Reviewed by gftbiloxi8 / 10

The Best Kind of Trash

In the normal scheme of things, lofty MGM wouldn't have touched John O'Hara's novel with a ten foot pole--but shortly before her contract was to end, MGM star Elizabeth Taylor besmirched her image by running off with Debbie Reynolds' husband Eddie Fisher. With her reputation in shreds and one foot outside the studio gate any way, MGM decided to capitalize on the bad press by casting Taylor as BUTTERFIELD 8's bad-girl-from-hell... and then, to add insult to injury, tucked Eddie Fisher into a supporting role and cast Debbie Reynolds look-alike Susan Oliver in the role of Eddie's girl friend, who feels threatened by Liz's manhungry ways. Liz fought the project tooth and nail, but MGM was adamant: she owed them another film, and she wasn't leaving until she made it.

BUTTERFIELD 8 is the story of Gloria Wandrous (Taylor),a hard-drinking, sexed-up, bed-hopping dress model who gets her kicks by seducing and then dumping men according to whim--until she encounters an unhappily married man just as hard and disillusioned as she in Weston Liggett (Laurence Harvey.) Although the production code was still somewhat in force, it had loosened up quite a bit since the days of NATIONAL VELVET, and while scenes stop short at the bedroom door they have plenty of sizzle while they walk up to it; moreover, every one in the film talks about sex so much you'd think it had just been invented. Taylor is on record saying that she considers the film a piece of trash, and she swears she has never actually seen it, that she would rather die than ever see it.

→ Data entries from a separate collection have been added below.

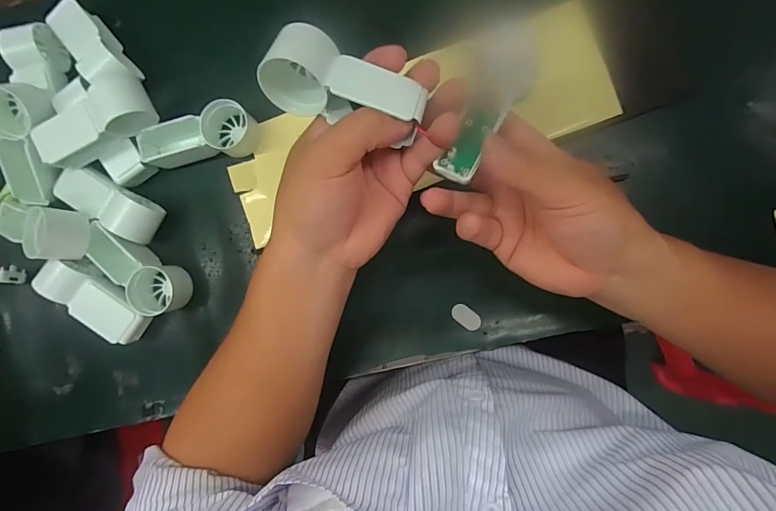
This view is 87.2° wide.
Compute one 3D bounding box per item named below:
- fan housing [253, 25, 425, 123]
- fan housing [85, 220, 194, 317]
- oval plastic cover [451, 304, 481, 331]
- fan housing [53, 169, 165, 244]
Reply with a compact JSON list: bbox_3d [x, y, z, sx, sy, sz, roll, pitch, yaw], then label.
[{"bbox_3d":[-0.024,-0.101,0.232,0.090,0.034,0.039,12,89,0],"label":"fan housing"},{"bbox_3d":[-0.211,0.014,0.344,0.093,0.038,0.045,38,87,-7],"label":"fan housing"},{"bbox_3d":[0.065,0.051,0.339,0.026,0.004,0.014,36,91,5],"label":"oval plastic cover"},{"bbox_3d":[-0.234,-0.045,0.347,0.086,0.043,0.034,29,91,5],"label":"fan housing"}]

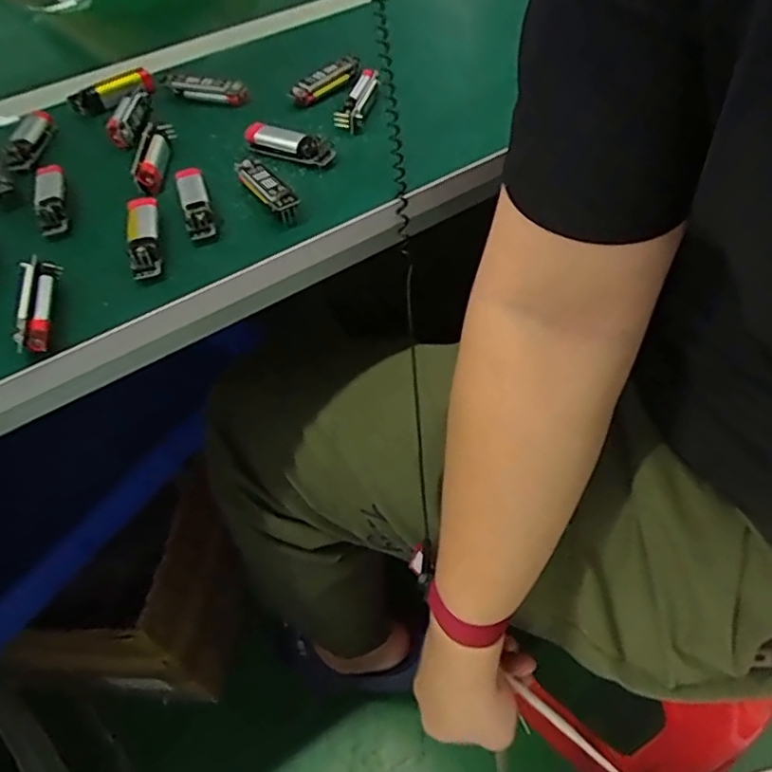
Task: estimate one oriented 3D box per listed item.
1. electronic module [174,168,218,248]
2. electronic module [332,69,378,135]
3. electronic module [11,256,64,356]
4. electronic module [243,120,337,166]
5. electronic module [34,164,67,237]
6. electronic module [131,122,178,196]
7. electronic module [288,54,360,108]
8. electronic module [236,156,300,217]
[{"bbox_3d":[-0.117,-0.114,0.371,0.017,0.011,0.064,-17,64,-9],"label":"electronic module"},{"bbox_3d":[-0.019,-0.210,0.444,0.018,0.019,0.064,10,52,13],"label":"electronic module"},{"bbox_3d":[-0.192,-0.046,0.329,0.020,0.016,0.065,-14,51,-7],"label":"electronic module"},{"bbox_3d":[-0.066,-0.165,0.411,0.060,0.018,0.013,15,54,17],"label":"electronic module"},{"bbox_3d":[-0.212,-0.120,0.382,0.016,0.015,0.061,-18,51,-9],"label":"electronic module"},{"bbox_3d":[-0.158,-0.159,0.413,0.018,0.015,0.071,-6,50,0],"label":"electronic module"},{"bbox_3d":[-0.046,-0.238,0.469,0.010,0.016,0.067,32,60,27],"label":"electronic module"},{"bbox_3d":[-0.076,-0.126,0.381,0.020,0.014,0.061,-26,53,-16],"label":"electronic module"}]

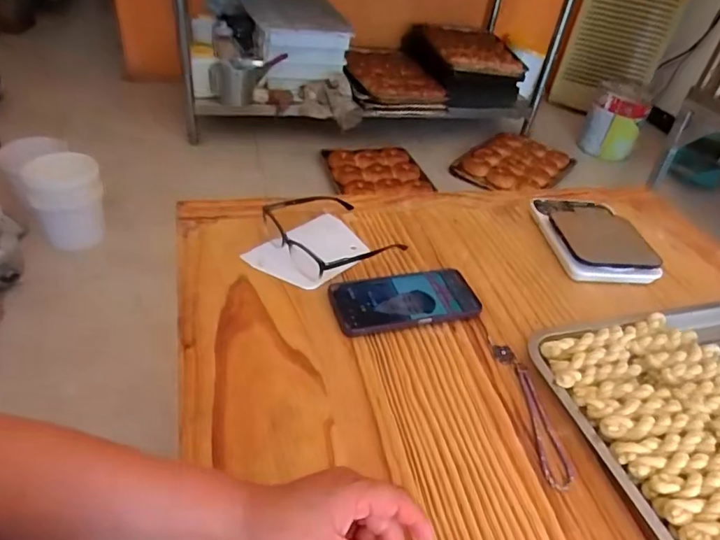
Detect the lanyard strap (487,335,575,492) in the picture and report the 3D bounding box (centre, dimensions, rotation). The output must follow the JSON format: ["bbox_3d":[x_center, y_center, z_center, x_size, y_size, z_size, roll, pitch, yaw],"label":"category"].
[{"bbox_3d":[0.161,0.128,0.502,0.027,0.005,0.167,1,41,-10],"label":"lanyard strap"}]

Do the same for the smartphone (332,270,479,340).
[{"bbox_3d":[0.053,0.036,0.591,0.165,0.013,0.076,-6,44,-14],"label":"smartphone"}]

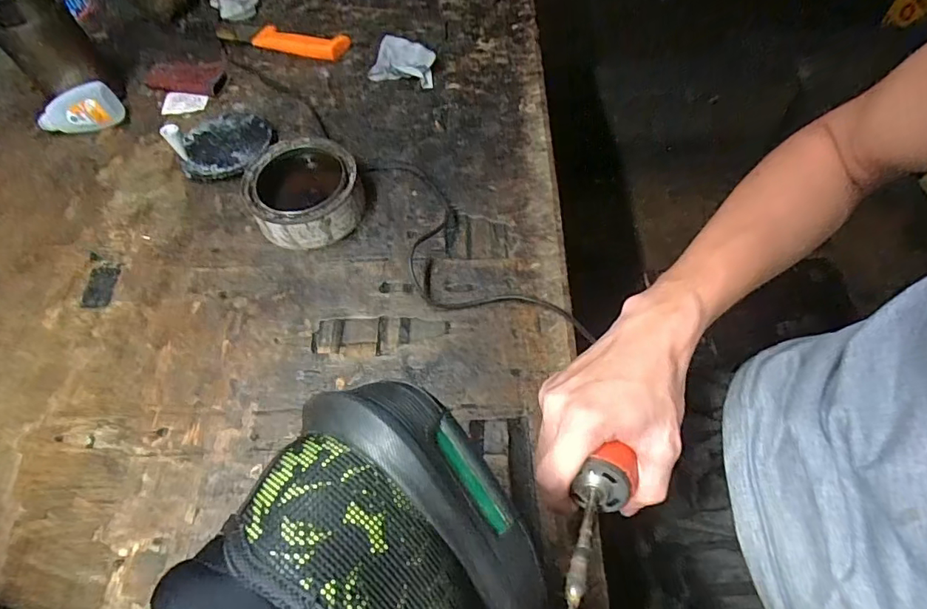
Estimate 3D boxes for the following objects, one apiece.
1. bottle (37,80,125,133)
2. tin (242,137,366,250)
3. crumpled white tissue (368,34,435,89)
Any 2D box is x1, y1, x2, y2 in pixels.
[{"bbox_3d":[-0.419,-0.210,0.548,0.083,0.050,0.024,-15,61,-6],"label":"bottle"},{"bbox_3d":[-0.150,-0.106,0.479,0.102,0.046,0.099,-1,60,2],"label":"tin"},{"bbox_3d":[-0.069,-0.282,0.583,0.076,0.031,0.043,14,62,10],"label":"crumpled white tissue"}]

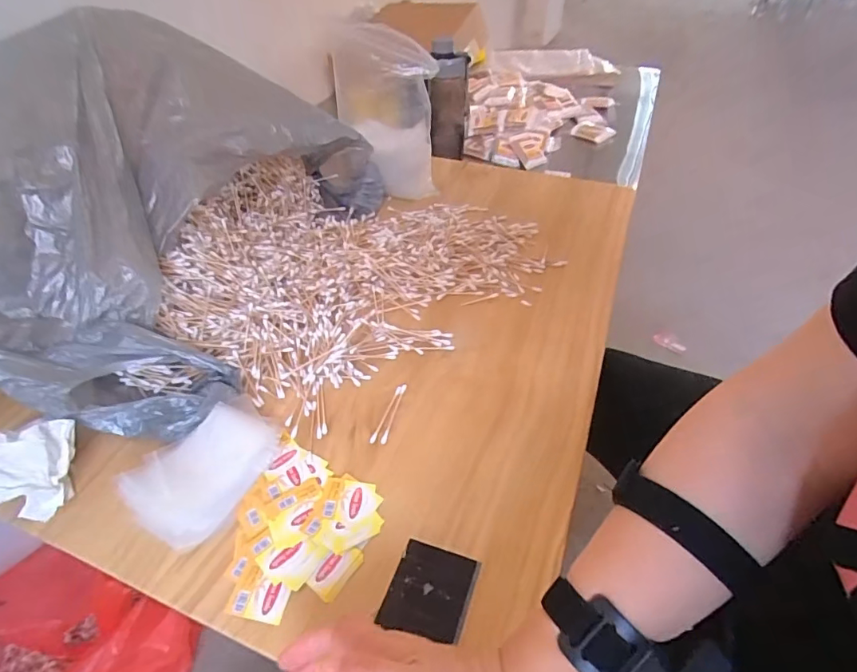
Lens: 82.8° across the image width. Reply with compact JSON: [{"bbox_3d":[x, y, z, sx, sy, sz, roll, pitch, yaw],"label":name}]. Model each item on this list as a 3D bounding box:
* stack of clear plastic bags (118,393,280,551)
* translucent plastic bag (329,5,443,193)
[{"bbox_3d":[-0.193,0.109,0.426,0.091,0.021,0.131,22,50,22],"label":"stack of clear plastic bags"},{"bbox_3d":[-0.060,-0.324,0.704,0.137,0.224,0.048,-1,45,1],"label":"translucent plastic bag"}]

But something weird happened as the camera rolled. Taylor, doubtlessly driven by her fury at having to do the movie, gives a throw-away, over-the-top performance--but perversely, this is precisely what the role requires, and her performance was successful enough to earn her an Oscar. The supporting cast follows her lead, all of them performing in broad colors and bigger-than-life emotions, and again they too are quite successful, with Laurence Harvey and Dina Merrill (as his long suffering wife) particularly effective. Ultimately, of course, Elizabeth Taylor is quite right when she says the film is a piece of trash. But it is the best kind of trash because it is so completely trashy: BUTTERFIELD 8 doesn't just dive into the trash pile, it wallows in it with considerable conviction. Modern films of the same type may show more skin and more sex, but for sheer authority BUTTERFIELD 8 remains a standard against which most of them pale. Not every one will like it, but I recommend it all the same.